Dr. Weitkamp:Die Delegierten werden sich den aus dem Gesetzeswerk erwachsenden Fragen stellen, die Implikationen diskutieren und, so erwarte ich es, klare Positionen beziehen, die uns in unseren Verhandlungen mit der Politik unterstützen. Was der Gesetzgeber diesmal auftischt, ist eine eindeutige Kursänderung Richtung Staatsmedizin. Das erfordert deutliche Kritik und Widerstand. Wir dürfen als freiberufliche Zahnärzte nicht unreflektiert nur allgemeinen Protest artikulieren. Kritik ja, auch Verweigerung, aber da, wo sie für unsere spezifischen Verhältnisse sinnvoll ist. Wo sich – wie in den Übergriffen auf das PKVSystem – ein gesetzgeberischer Kahlschlag abzeichnet, brauchen wir klaren Widerstand auf der einen, aber auch eine dezidierte Aufklärung über die Folgen auf der anderen Seite.

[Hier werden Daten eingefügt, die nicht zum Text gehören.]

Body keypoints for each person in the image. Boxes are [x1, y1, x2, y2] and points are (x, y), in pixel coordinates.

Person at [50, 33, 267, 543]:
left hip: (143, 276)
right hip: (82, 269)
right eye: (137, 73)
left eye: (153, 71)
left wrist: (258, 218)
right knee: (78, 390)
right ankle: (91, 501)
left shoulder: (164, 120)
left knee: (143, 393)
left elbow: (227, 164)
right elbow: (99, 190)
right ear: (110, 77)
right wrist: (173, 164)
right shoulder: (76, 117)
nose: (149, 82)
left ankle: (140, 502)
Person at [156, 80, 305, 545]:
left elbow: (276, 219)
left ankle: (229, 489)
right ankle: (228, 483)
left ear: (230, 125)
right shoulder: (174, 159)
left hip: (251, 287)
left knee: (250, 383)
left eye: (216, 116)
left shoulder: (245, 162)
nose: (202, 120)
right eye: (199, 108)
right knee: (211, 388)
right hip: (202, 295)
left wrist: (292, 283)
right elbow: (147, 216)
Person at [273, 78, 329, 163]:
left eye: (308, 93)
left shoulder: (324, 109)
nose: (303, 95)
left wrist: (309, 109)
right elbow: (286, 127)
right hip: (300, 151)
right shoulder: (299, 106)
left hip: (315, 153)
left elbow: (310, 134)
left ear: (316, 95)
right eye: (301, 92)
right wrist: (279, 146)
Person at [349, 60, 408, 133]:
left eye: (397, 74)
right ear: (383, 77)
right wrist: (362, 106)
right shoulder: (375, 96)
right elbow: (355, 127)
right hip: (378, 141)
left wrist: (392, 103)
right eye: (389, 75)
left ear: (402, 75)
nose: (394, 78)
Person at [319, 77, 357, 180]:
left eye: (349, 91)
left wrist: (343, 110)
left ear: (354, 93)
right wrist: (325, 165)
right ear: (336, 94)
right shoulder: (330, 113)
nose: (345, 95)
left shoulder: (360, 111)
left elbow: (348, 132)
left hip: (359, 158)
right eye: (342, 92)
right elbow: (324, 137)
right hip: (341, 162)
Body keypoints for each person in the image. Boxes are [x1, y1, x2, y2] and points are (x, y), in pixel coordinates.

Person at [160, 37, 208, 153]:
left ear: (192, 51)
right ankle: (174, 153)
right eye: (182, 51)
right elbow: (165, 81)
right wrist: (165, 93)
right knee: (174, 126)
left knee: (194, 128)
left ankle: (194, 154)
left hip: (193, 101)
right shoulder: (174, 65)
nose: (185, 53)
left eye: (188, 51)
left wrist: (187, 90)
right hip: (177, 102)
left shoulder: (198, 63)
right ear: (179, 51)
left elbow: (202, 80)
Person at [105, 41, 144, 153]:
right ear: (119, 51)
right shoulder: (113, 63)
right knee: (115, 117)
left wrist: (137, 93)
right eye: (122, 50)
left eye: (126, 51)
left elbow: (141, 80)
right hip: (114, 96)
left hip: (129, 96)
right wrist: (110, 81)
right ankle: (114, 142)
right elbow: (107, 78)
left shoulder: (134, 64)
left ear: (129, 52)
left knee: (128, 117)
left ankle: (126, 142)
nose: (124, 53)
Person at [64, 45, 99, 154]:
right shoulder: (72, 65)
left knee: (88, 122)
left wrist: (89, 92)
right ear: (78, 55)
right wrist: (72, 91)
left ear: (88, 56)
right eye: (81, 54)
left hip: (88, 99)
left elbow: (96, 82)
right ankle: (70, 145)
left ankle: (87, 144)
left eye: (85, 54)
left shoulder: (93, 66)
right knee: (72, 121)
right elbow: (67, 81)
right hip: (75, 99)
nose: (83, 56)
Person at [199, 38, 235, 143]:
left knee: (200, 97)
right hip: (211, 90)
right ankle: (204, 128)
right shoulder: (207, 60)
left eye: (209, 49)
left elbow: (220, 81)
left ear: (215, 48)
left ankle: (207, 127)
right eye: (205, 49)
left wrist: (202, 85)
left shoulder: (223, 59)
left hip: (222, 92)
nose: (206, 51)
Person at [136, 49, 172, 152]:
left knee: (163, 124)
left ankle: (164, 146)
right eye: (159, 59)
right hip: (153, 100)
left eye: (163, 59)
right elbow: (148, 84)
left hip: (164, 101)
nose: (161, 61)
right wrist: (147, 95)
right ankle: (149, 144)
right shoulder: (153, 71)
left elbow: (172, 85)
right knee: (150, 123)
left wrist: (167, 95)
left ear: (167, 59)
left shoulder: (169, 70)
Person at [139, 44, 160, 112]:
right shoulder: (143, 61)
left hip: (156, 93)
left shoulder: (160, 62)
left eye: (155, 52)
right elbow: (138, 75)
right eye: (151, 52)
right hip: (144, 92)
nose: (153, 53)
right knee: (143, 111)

Dr. Fedderwitz:Gegenwärtig sind die Absichten des Bundesgesundheitsministeriums, ein Einheitssystem unter strikter staatlicher Kontrolle zu schaffen, auch in der Politik noch nicht ausdiskutiert, die Tore für Auswege aus dem Desaster also noch nicht endgültig geschlossen. Es ist unsere Pflicht, in Erfurt die gegenwärtige Situation einer nüchternen Analyse zu unterziehen und daraus Handlungsmaximen für unser direktes, aber auch für unser mittel- und langfristiges Handeln zu entwickeln. Bisher haben Deutschlands Zahnärzte immer ihren eigenen, spezifischen Weg durch den Dschungel staatlicher Reglementierungen genommen – das aber in ausdrücklicher berufspolitischer Einheit auf Bundes- wie auf Landesebene. Dieser Weg war oft individuell, aber bisher weitgehend erfolgreich. Hier muss auch Erfurt entsprechende Signale setzen.

zm:Wir danken Ihnen für das Gespräch.